There are several significant parallels between this painting and sculpture of the Rajasimha period in terms of characteristics peculiar to his period. For instance, Siva is shown seated on the throne with only his left leg extending down. This is a standard characteristic to be found in more than twenty examples of the Somaskanda panel in this very same temple. In the post-Pallava period, that is, throughout the Chola, and Vijayanagar period, Siva is always portrayed with only his right  leg down.

 Again in the Kailasanatha painting, the maid shown at the feet of Uma wears a breast-band with shoulder straps of the Rajasimha style. Uma is not shown with a breast-band, but her torso is represented as coloured with sandal. Uma is shown wearing a sari from the waist down, just covering the knee. This is exactly as depicted in the Somaskanda sculptures of Rajasirnha's period. 
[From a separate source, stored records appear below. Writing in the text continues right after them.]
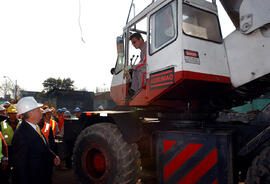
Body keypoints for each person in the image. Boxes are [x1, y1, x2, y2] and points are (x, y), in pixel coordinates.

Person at [12, 96, 60, 184]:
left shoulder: (35, 127)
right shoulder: (21, 134)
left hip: (42, 176)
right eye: (38, 110)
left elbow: (42, 146)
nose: (42, 112)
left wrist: (53, 156)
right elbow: (20, 166)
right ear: (30, 113)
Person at [129, 32, 147, 97]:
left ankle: (139, 92)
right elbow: (141, 62)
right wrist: (133, 68)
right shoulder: (142, 50)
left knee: (140, 71)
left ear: (140, 40)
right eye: (132, 43)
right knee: (135, 71)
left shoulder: (146, 48)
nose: (133, 44)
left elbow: (145, 63)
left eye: (134, 42)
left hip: (149, 70)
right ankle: (133, 90)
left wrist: (131, 67)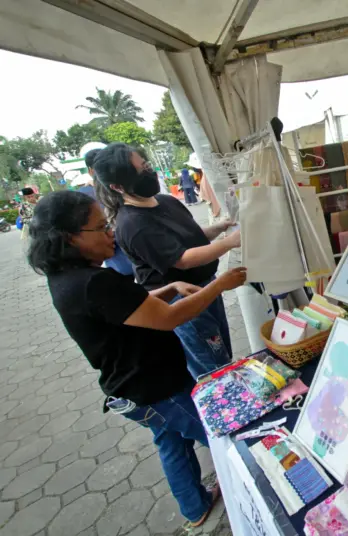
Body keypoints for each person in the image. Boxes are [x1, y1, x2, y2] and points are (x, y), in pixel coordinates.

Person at [26, 190, 247, 527]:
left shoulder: (68, 278)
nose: (110, 233)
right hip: (157, 388)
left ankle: (194, 506)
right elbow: (168, 319)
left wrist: (168, 289)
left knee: (171, 443)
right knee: (223, 436)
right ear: (71, 238)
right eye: (100, 228)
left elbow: (129, 309)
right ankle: (260, 492)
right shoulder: (93, 282)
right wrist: (218, 286)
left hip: (132, 390)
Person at [93, 143, 241, 379]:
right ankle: (226, 405)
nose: (148, 172)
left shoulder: (165, 201)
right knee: (212, 366)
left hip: (206, 287)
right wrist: (229, 242)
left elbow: (190, 238)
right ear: (117, 186)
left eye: (146, 165)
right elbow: (181, 259)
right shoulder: (132, 224)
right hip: (182, 299)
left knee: (222, 353)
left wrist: (220, 228)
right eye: (139, 171)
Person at [81, 149, 135, 276]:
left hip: (114, 251)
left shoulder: (83, 195)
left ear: (90, 170)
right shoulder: (125, 185)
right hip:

The parallel between this painting and Rajasirnha's sculpture was very close except for two peculiar ornaments. Both are found on Uma's arms, above the elbow. One type is an unusual arm-band with spaced rosettes. The other type is a simple single band worn immediately above both elbows. This elbowlet is similar to those so commonly found on figures of the Chola period.

From the time we first noted the elbowlet in the Kailasanatha painting, we began to wonder whether this painting was indeed contemporaneous with the temple's construction.

However, recently, while examining a niche of the main shrine, we came across both the unusual ornaments on a sculpture of Uma.This figure is found next to that of Siva dancing. In a niche reached through the front hall of the main shrine. The sculpture in this niche is part of the original temple. Thus the parallel between painting and sculpture is complete. The unusual rosetted arm-band found on both painting and sculptures is striking confirmation that the painting belongs to the Rajasimha period.

Another important outcome of this discovery of ours is that the elbowlet, so common on Chola figures, clearly appears in sculpture of the Rajasimha Pallava period  around 700 A.D., that is some 200 years before the domination of Chola art.